Serendipity, Genealogy, and the 241st Anniversary of the Battle of Upper Sandusky

We interact with history at a personal level in many ways.  We enjoy careers in the field, read, tour locations, work as living historians (or interact with them), dig through archives, trace our roots, visit museums, or simply stumble across some connection in the course of living our daily lives.  But, a fortuitous bit of family history struck on a recent weekend, just shy of the 241st anniversary of a battle.  

My wife and oldest daughter spent a Sunday morning with my in-laws to visit and record some family stories and memories.  They came back with a box of material.  The first document they perused was a 19thcentury application for membership in the Daughters of the American Revolution.  I was in a different room and suddenly heard yelling as my wife came to find me.  I assumed a snake had gotten into the house or we’d won the lottery without playing.  It turned out that the DAR applicant, a direct forebear of both my wife and daughter, was descended from Nicholas Dawson, who had fought in the Crawford Campaign, which happened to be the subject of my second book, The Battle of Upper Sandusky, 1782.  (Shameless bit of self-promotion: it just went on sale).  Talk about coincidence.

Many volunteer actions on the frontier during the American Revolution lacked troop rosters.  But, to stimulate volunteering for the Crawford campaign the county lieutenants for Pennsylvania’s Washington and Westmoreland counties offered to count the time on campaign against a volunteer’s legal militia obligations. So, they created rosters, some of which partially survived.  The Pennsylvania Archives published that material.  Sure enough, Nicholas Dawson shows up as a miscellaneous volunteer, meaning only that the roster didn’t include his company assignment.  The ever-helpful Fold3 database also holds pension debt certificates issued to Dawson on January 18 and 20, 1785.

The DAR application referred to a book by Consul Wilshire Butterfield, An Historical Account of the Expedition against Sandusky under Col.
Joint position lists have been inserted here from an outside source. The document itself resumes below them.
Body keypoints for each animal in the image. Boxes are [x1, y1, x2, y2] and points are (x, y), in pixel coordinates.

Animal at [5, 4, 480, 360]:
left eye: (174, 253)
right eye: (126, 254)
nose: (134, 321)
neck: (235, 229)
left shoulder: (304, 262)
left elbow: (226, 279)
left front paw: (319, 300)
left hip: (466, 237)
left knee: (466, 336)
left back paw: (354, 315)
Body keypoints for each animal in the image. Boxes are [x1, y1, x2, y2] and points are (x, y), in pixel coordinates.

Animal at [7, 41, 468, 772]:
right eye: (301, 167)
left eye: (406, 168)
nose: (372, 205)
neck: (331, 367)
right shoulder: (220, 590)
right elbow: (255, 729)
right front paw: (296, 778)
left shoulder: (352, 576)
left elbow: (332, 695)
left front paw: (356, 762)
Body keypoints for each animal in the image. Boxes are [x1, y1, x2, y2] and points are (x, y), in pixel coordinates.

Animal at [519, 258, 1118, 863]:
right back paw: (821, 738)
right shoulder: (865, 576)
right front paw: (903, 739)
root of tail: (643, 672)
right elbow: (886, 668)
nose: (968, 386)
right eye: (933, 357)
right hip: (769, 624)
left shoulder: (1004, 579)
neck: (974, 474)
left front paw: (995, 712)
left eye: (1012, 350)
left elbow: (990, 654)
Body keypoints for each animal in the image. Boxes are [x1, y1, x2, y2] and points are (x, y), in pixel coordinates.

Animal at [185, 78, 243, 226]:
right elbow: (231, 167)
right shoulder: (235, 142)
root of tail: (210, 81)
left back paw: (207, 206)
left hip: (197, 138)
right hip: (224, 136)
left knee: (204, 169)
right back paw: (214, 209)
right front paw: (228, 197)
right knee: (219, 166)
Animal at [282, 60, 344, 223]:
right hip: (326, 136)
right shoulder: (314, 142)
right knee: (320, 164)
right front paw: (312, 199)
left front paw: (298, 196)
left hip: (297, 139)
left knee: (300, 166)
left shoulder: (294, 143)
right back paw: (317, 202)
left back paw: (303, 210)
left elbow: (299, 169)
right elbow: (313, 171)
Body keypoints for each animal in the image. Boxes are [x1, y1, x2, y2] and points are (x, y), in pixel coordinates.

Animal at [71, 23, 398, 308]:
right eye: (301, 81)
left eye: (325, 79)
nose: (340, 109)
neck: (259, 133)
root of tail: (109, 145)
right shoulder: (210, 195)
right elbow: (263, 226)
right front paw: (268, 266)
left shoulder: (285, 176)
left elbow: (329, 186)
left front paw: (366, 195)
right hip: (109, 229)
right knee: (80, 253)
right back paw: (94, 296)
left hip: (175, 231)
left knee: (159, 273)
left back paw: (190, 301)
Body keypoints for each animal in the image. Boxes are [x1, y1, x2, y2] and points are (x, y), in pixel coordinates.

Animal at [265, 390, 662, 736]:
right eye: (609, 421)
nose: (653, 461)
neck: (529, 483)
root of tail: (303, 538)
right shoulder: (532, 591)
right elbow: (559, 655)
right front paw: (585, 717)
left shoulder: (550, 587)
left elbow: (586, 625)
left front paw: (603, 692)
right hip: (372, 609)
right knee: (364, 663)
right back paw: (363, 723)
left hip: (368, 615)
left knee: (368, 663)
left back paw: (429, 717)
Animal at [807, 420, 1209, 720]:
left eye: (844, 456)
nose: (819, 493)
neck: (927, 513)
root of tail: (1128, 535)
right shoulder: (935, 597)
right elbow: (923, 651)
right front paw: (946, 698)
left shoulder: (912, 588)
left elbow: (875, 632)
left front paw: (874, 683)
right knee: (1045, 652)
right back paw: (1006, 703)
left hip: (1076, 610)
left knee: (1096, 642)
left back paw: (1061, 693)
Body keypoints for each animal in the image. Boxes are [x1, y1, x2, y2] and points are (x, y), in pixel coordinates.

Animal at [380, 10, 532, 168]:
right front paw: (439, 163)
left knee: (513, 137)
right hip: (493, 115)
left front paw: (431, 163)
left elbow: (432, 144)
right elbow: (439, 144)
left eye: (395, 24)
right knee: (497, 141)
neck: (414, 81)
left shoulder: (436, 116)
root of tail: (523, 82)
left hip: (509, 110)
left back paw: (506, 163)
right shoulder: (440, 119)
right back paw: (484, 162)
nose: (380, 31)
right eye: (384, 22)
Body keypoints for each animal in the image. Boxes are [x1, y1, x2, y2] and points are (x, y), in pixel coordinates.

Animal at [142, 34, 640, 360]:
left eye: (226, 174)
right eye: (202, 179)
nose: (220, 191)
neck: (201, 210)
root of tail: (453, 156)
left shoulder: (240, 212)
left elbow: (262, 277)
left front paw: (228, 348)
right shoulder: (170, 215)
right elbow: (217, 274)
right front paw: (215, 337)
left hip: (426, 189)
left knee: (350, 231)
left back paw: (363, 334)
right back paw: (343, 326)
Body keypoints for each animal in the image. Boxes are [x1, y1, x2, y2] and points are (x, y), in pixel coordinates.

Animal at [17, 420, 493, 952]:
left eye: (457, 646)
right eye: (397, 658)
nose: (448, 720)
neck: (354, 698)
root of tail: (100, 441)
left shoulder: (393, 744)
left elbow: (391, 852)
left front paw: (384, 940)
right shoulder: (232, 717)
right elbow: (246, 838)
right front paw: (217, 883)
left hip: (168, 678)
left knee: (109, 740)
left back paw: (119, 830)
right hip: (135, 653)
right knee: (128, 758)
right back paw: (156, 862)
William Crawford in 1782 with Biographical Sketches, Personal Reminiscences, and Descriptions of Interesting Localities, published in 1873.  Butterfield’s account was the first in-depth history of the campaign, but it suffers from many of the limitations of its day: racial bias, a tendency toward hagiography, triumphalism, story-telling over accuracy, and the like.  Still, Butterfield included an account of the very same Nicholas Dawson.   At the end of the second day of battle, on the night of June 5, a planned American retreat turned into a pell-mell rout with every man for himself.  Butterfield wrote about some of the chaos:

“Some of the stragglers from the army, who became separated from it on the night the retreat began, got very much confused, as might be expected, in their endeavors to find the trail of the retreating troops.   A few, in despair of regaining it, and others out of abundance of caution, struck directly through the wilderness, taking a due east course for the Ohio.  Some became completely bewildered.  Nicholas Dawson, a volunteer from Westmoreland, father of John Dawson of Fayette county, and then living about four miles from Beesontown, had become separated from his companions when the army began its homeward march, and was endeavoring to make his way eastward, when he was discovered by James Workman and a companion, going exactly from the Ohio and toward Sandusky!  These men endeavored to persuade him that he was wrong; but Dawson insisted, with equal pertinacity, that he was right.  After some further attempts to convince him of his mistake, with no better success, they told him he would certainly be killed if he continued upon the course he had been traveling, and as he had better be shot by white men than be tortured to death, they would kill him to prevent him falling into the hands of the savages!  This argument proved successful, and he turned about reluctantly.  All arrived home in safety.”

Butterfield cited a pension declaration from James Workman made on March 29, 1833, more than a half-century after events. The Pennsylvania Archive confirmed Workman also fought in the battle. In his pension statement, however, he confused the year of the battle and does not mention Dawson. Instead, Workman claims to have been drafted—on paper the campaign was strictly on a voluntary basis—and admits in general “My memory has so much failed by reason of old age and disease that I am unable at present to tell any thing more of the officers under whom I served or the regiments in which I served or the general circumstances of my service than what I have already stated.” Indeed, the individual who recorded his deposition in open court confirmed the limitations of Workman’s memory. Nevertheless, his statement is astoundingly thorough and it appears his mind was quite sharp; Workman does not claim a pension for his volunteer time during the Crawford Campaign, but only for his regular service earlier in the war and those times when he was part of a militia call-up. There’s an alternative way to read Butterfield’s citation, as simply stating the place Workman lived, leaving us with no source for the Dawson story, at least as of today.

Whether we choose to believe the story of Nicholas Dawson getting turned about during the retreat, which is entirely plausible but which I haven’t confirmed so far, his connection to the campaign is still there. I, for one, am very glad he made it home.